In Brazil, viral infection was found in 60 % of children younger than 5 years hospitalized for CAP, and was more frequent than bacterial infection. A sole viral infection was identified in 36 % of patients, and mixed viral/bacterial infections in 23 % of children with CAP [49]. To identify specific viruses, Nascimento-Carvalho et al. analyzed blood samples and nasopharyngeal aspirates using PCR assay and virus-specific serum antibody titers. Rhinovirus was the most frequent viral agent detected followed by parainfluenza virus.

In Mexico, Noyola et al. found that in children younger than 15 years admitted with a diagnosis of LTRIs, viruses were responsible for at least 47 % of cases, with RSV as the most common pathogen (86 %) [50]. However, the high detection rate of RSV was influenced by the high percentage of children younger than 1 year included in this study.
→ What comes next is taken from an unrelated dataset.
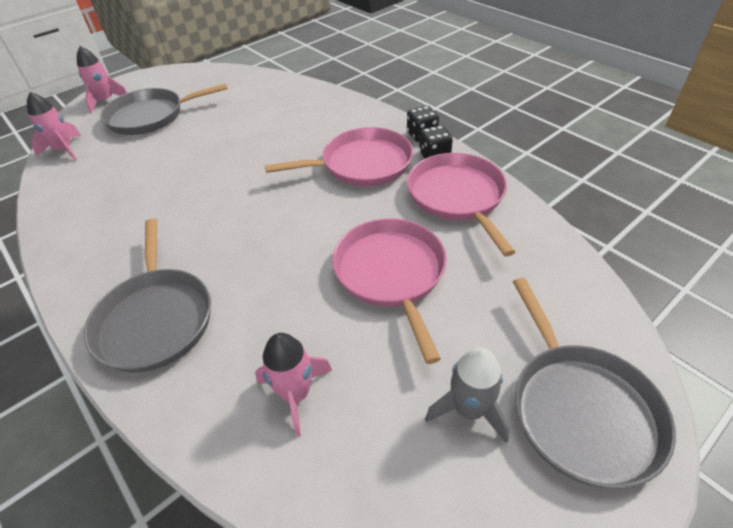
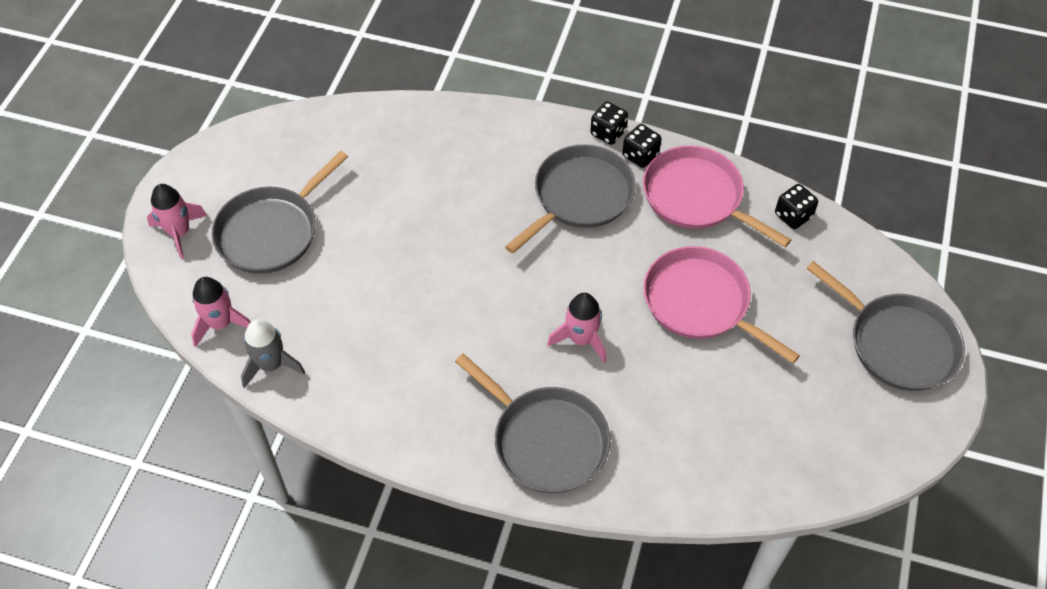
camera: 35 degrees left, 10 degrees up
pink rocket [255,333,332,437] -> pink rocket moved to [547,293,606,363]
pink pan [265,127,413,187] -> grey pan [505,144,636,254]
grey rocket [425,348,510,443] -> grey rocket moved to [241,319,305,388]
none -> black dice [775,184,818,229]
The contribution of recently identified respiratory viruses, such as human metapneumovirus, human bocavirus and human coronavirus, to CAP etiology in developing countries needs to be clarified. Few studies have examined the role of these microorganisms in the pathogenesis of CAP. In a rural community in Senegal, metapneumovirus was not detected in children younger than 5 years, probably due to the small number of children with LTRI examined [51]. In Madagascar, metapneumovirus and coronaviruses were isolated from 14 % and 12 % of children with CAP, respectively [39]. A larger epidemiological studies that provided more comprehensive data on new, unidentified viruses in very young children (younger than 2 years) with CAP was performed in Bangladesh [48••]. In this study, human metapneumovirus was individually detected in 9 % of episodes of pneumonia. Human bocavirus accounted for 12 % of all pneumonia episodes requiring hospitalization in Thai children younger than 5 years [52••]. In Brazil, primary human bocavirus infection was diagnosed in 8 % of children (median age 16 months) and metapneumovirus in 4 % of children younger than 5 years hospitalized with CAP [53, 54].
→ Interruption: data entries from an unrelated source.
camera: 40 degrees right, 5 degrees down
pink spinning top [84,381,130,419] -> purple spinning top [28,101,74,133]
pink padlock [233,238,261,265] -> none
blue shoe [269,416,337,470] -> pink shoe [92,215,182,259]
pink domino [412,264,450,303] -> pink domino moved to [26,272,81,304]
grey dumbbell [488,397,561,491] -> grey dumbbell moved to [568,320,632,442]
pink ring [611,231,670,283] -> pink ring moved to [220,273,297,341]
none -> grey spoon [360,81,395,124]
Etiological data coming from middle-income and low-income countries are difficult to compare due to variability in the tests used for identification, and the frequency of etiological agents, which depends on a number of factors, such as differences in case definition across studies, the types of sample collected for each laboratory test, the methods used in microbiological analysis, and the ages of the patients. Moreover, the health status (malnutrition and HIV status) of the patients can affect study results, and contribute to the variability of the results. Finally, geography and season are other factors that need to be considered. In tropical countries, the correlation between respiratory viral activity and climatic factors is not so well defined, which may suggest that more complex interactions are involved. Rainfall and drought can affect virus circulation, but currently there are no studies that exactly define the seasonality of the respiratory viruses in these countries.

Conclusions

Viruses have gained attention as important causes of CAP in childhood, both in industrialized and in middle-income and low-income countries. Probably a wider variety of new unidentified viruses will also be implicated in viral pneumonia in the next few years, increasing the public health burden of this disease. Despite the availability of molecular assays, there is a need for new and cost-effective diagnostic strategies, especially for populations living in areas where access to primary health care is more difficult.

Better surveillance to monitor the etiology is necessary to improve children’s health and rationalize the use of antimicrobial agents. Further research should focus on the development of effective antiviral drugs and modulation of host immune responses to reduce the human and economic burden of childhood CAP.